Samstag 15.05.21, 20:13 Uhr
Stefan (FFF) zum Abschluss der Klimastreik-Demonstration am 14.05.2021 in Bochum:

Gegen die Klimakatastrophe gibt es keinen Impfstoff!


Wir befinden uns jetzt seit 14 Monaten in der Corona-Krise. Wir haben in der Zeit erlebt, wie die Politik erst kurzzeitig auf die Wissenschaft gehört hat, bevor ökonomische Ziele das verhindert haben. Wir haben erlebt, dass Menschen gestorben sind, während sich die Bevölkerung in Umfragen deutlich restriktivere Maßnahmen gewünscht hat. Die Corona-Pandemie kann jedoch mit der weltweiten Produktion und Verteilung von Impfstoffen gelöst werden.

Die Klimakrise ist eine wesentlich größere Krise als die Corona-Krise. Die Fakten sind hier seit Jahrzehnten bekannt. Die Temperaturen steigen, Flüsse und Felder trocknen aus, Wüsten werden größer, Gletscher und Permafrost schmelzen, hunderttausende Menschen sterben an Hitze und ganze Arten sterben aus. In diesen Jahrzehnten haben wir vereinzelt erlebt, dass Politiker*innen auf die Wissenschaft gehört haben. Zum Beispiel, als das ursprüngliche EEG beschlossen wurde.

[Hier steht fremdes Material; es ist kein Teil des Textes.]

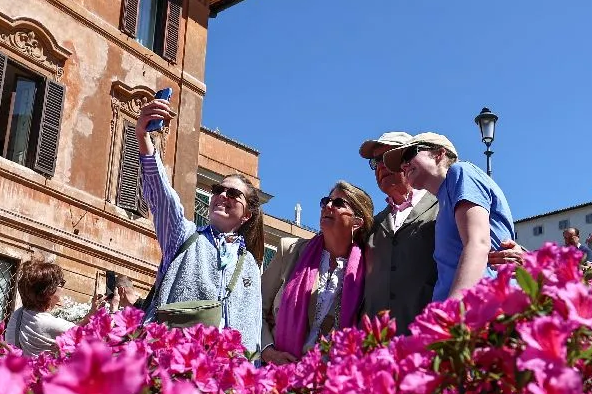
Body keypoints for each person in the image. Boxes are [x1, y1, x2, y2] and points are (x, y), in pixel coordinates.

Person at [135, 96, 263, 352]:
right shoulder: (184, 235)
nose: (222, 196)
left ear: (247, 214)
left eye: (233, 194)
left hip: (224, 376)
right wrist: (143, 138)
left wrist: (247, 370)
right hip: (175, 362)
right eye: (218, 189)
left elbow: (252, 326)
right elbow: (163, 198)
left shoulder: (249, 263)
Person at [383, 132, 514, 301]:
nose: (404, 166)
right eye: (401, 163)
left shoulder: (460, 172)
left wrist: (452, 312)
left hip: (475, 309)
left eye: (409, 154)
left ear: (439, 153)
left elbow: (478, 243)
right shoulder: (445, 199)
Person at [261, 182, 374, 363]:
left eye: (338, 204)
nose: (328, 206)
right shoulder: (290, 251)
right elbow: (257, 306)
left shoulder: (368, 269)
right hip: (278, 375)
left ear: (357, 222)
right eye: (325, 201)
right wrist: (268, 352)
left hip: (331, 380)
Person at [357, 132, 439, 333]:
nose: (380, 166)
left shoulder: (442, 205)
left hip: (428, 340)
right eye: (375, 162)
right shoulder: (372, 226)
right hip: (378, 349)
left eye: (387, 157)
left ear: (407, 160)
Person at [3, 260, 75, 355]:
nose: (63, 288)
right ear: (49, 291)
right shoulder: (47, 323)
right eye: (61, 283)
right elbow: (86, 333)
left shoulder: (18, 313)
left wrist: (90, 314)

Nebenbei haben wir Desinformationskampagnen der fossilen Industrie erlebt. Der Klimawandel existiere nicht, sei nicht oder nur teilweise menschengemacht, die Klimakrise könne nur sozial ungerecht bekämpft werden und der Kampf gegen die Erderhitzung bedrohe mehr Arbeitsplätze als entstehen. Und es sind genau solche Argumente, mit denen wirksame Klimagerechtigkeit in den letzten Jahrzehnten auch in Berlin bekämpft wurde.

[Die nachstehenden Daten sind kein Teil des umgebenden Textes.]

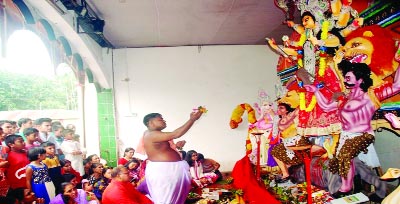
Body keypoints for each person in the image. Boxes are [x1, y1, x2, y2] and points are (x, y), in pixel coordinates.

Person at [305, 60, 400, 199]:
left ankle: (346, 188)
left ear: (360, 79)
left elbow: (397, 86)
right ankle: (379, 187)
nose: (345, 80)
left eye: (348, 78)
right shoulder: (345, 98)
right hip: (345, 136)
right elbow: (325, 106)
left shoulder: (371, 96)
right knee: (350, 163)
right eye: (345, 78)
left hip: (363, 135)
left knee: (345, 155)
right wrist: (316, 91)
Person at [143, 111, 202, 204]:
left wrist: (177, 147)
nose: (164, 121)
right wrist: (192, 119)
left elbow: (162, 151)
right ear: (150, 122)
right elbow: (176, 134)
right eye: (160, 119)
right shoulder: (151, 134)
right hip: (164, 171)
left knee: (174, 196)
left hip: (169, 169)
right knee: (166, 199)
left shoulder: (155, 134)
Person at [5, 134, 30, 202]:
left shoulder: (26, 153)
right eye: (20, 141)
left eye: (23, 141)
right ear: (11, 145)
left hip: (29, 183)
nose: (23, 143)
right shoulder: (8, 156)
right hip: (17, 187)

Klar ist, dass es gegen die Klimakatastrophe keinen Impfstoff gibt und auch keinen geben wird. Deswegen sind genau jetzt vorbeugende Maßnahmen erforderlich, wie das auch vom Bundesverfassungsgericht richtig erkannt wurde. Die diese Woche beschlossenen Maßnahmen sind aber immer noch nicht in Ansätzen ausreichend, um einen angemessenen Beitrag zum 1,5 Grad Ziel zu leisten.

Und die Klimakrise ist nur ein Teil der kompletten Biodiversitätskrise. Neben CO2 emittieren wir weitere Schadstoffe und Pestizide, zerstören Wälder und Natur, versiegeln Flächen und pflanzen Monokulturen. Wir befinden uns in dem ersten Massensterben nach den Dinosauriern. 150 Arten sterben täglich aus, die Biomasse geht massiv zurück, Insekten und Wildbienen sterben, die Ozeane übersäuern, Wirbelstürme sind deutlich gestärkt. Der Wald ist massiv geschädigt, Moore sind trockengelegt und die Regenwaldfläche wird von Jahr zu Jahr reduziert. Wir sind kurz davor, Kipppunkte in unserem Erdsystem zu erreichen – wenn wir diese nicht sogar schon überschritten haben. Auch in diesen Themenfeldern ist dringendst ein politisches Eingreifen erforderlich.

Wir müssen bei allen Krisen auf die Wissenschaft hören. Wir brauchen einen massiven Ausbau von erneuerbaren Energien, eine andere Landwirtschaft und – auch das ist ein Fakt und keine Meinung mehr – einen Systemwandel. Wir müssen unsere Gesellschaft neu denken und uns kritische Fragen stellen: Welches Niveau an materiellem Wohlstand ist genug? Können wir ein materielles Wohlstandsniveau, das außerhalb der planetaren Grenzen liegt, überhaupt akzeptieren? Wie genau können wir die planetaren Grenzen sozial gerecht einhalten? Wir alle müssen uns auf jeder gesellschaftlichen Ebene dafür einsetzen, dass wir Ideen vorleben und die ökologischen Krisen bekämpfen. Nicht nur die europäische und deutsche Regierung, sondern auch Bochum muss hier handeln! Lasst uns endlich anfangen! Die Zeit zu handeln ist jetzt!